Building a stateless API proxy (via) This is a really clever idea. The GitHub API is infuriatingly coarsely grained with its permissions: you often end up having to create a token with way more permissions than you actually need for your project. Thea Flowers proposes running your own proxy in front of their API that adds more finely grained permissions, based on custom encrypted proxy API tokens that use JWT to encode the original API key along with the permissions you want to grant to that particular token (as a list of regular expressions matching paths on the underlying API).
Using dependabot to bump Django on my blog from 2.2 to 2.2.1 (via) GitHub recently acquired dependabot and made it free, and I decided to try it out on my blog. It’s a really neat piece of automation: it scans your requirements.txt (plus a number of other packaging definitions across several different languages), checks for updates to your dependencies and opens pull requests against any that it finds. Combine it with a CI service such as Circle CI and your tests will run automatically against the pull request, letting you know if it’s safe to merge. dependabot constantly rebases other changes against the pull request to try and ensure it will merge as cleanly as possible.
2018
October 21 post-incident analysis (via) Legitimately fascinating post-mortem by GitHub.
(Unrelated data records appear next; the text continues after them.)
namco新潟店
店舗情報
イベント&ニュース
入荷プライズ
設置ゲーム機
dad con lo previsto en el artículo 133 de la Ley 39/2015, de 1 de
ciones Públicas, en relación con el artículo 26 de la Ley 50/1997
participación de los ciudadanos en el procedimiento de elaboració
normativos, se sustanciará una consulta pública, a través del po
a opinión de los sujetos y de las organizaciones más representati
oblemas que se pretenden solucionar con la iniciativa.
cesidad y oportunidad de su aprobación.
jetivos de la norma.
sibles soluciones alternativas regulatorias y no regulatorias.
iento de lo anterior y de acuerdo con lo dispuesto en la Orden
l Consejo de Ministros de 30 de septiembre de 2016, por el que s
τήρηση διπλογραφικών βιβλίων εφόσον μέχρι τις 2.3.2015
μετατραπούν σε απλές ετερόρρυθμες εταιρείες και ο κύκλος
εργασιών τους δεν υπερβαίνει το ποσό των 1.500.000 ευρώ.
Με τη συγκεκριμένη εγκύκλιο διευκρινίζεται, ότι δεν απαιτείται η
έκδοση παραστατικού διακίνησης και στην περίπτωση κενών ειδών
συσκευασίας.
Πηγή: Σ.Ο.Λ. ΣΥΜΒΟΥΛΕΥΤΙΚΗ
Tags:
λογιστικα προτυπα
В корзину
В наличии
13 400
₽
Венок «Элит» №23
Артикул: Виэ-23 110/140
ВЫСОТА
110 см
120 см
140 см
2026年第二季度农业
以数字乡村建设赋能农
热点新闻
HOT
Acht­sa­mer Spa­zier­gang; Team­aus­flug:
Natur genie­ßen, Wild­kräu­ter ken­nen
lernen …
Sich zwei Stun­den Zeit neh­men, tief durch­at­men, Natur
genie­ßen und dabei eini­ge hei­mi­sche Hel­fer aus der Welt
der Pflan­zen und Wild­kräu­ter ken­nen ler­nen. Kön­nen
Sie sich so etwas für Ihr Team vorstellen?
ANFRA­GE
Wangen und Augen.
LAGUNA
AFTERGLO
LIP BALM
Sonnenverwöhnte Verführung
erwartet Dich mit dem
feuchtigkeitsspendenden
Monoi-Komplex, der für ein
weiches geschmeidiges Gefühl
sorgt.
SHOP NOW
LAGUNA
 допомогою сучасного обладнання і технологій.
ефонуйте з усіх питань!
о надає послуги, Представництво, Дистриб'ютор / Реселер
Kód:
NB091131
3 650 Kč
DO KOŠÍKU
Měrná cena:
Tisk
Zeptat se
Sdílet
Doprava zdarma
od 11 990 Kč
They run database masters in multiple data centers with raft for leader election... but when they had an unexpected network split between east and west coast they ended up with several seconds of write that had not been correctly replicated. Cleaning up the resulting mess took the best part of 24 hours! Distributed systems are hard.
github-debug.com (via) This is a neat trick: GitHub have a dedicated site for their support engineers to send you to if you can’t connect to them. The site tests download speeds from their various domains and then lets you click a button to have GitHub run a traceroute/ping from their servers to your detected IP address and output the results (use devtools to spy on their API method for doing this). Then you can paste the results into a message to their support team. Turns out fastly-debug.com and dropbox-debug.com implement a similar pattern for those services as well.
In case you missed it: @GoogleColab can open any @ProjectJupyter notebook directly from @github!
To run the notebook, just replace "github.com" with "colab.research.google.com/github/" in the notebook URL, and it will be loaded into Colab.
MySQL High Availability at GitHub. Cutting edge high availability case-study: GitHub are now using Consul, raft, their own custom load balancer and their own custom orchestrator replication management toolkit to achieve cross-datacenter failover for their MySQL master/replica clusters.
GitHub for Nonprofits (via) TIL GitHub provide legally recognized nonprofits with free organization accounts with unlimited users and unlimited private repos—and they’ve registered 30,000 nonprofit accounts through the program as of May 2017.
github-trending-repos (via) This is a really clever hack: Vitaliy Potapov built a system for subscribing to a weekly digest of trending GitHub repos in your favourite languages entirely on top of the existing GitHub issues notification system. Find the issue for your particular language and hit “subscribe” and you’ll get an email (or push notification depending on how you get your issue notifications) once a week with the latest trends. The implementation is a 220 line Node.js script which runs on a daily and weekly schedule using Circle CI, so Vitaliy doesn’t even have to host or pay for any of the underlying infrastructure. It’s brilliant.